I thought I would post my first neck banded Ross Gooses from the 2007 spring season. It was banded in Nunavut Wolf Creek Area and was hatched in 2004 or earlier. Funny thing is I didn't notice the band when I shot a double and the other bird almost hit me. Lucky I guess....have a great spring!


----------



## bandman (Feb 13, 2006)

Simply a spectacular looking bird and mount! Congrats!! :beer: :beer:


----------



## Leo Porcello (Jul 10, 2003)

very very nice!! :beer:


----------



## Horker23 (Mar 2, 2006)

lucky, the mount looks good too!


----------



## dfisher (Oct 12, 2007)

Excellent looking little goose.
Good work :beer: 
Dan


----------



## hunter121390 (Nov 7, 2006)

awsome mount


----------



## USSapper (Sep 26, 2005)

Awesome man! Congrats


----------



## bluebill25 (Mar 29, 2006)

we shot a yellow neck band Ross last spring hatched the same yr. Very nice bird


----------



## dwshunt (Apr 26, 2003)

Great looking mount, who did the work for you?

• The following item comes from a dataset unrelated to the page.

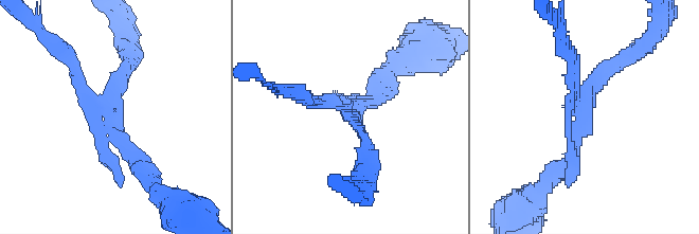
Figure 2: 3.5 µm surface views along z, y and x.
{"why": "now the EM", "act": "inspect", "view": "em", "slice": "xy", "step": 2, "show": "tint", "pic": 2, "at": [589, 117]}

Only one band for me and it was a canada 5 years old.


----------



## Classof81 (Dec 19, 2005)

bluebill25: I trust you did the right thing with that yellowbanded Rossi you took last year. dwshunt: The bird was done by J&K taxidermy in Kindred ND.


----------



## AWO (Mar 9, 2008)

Awesome mount. :beer:


----------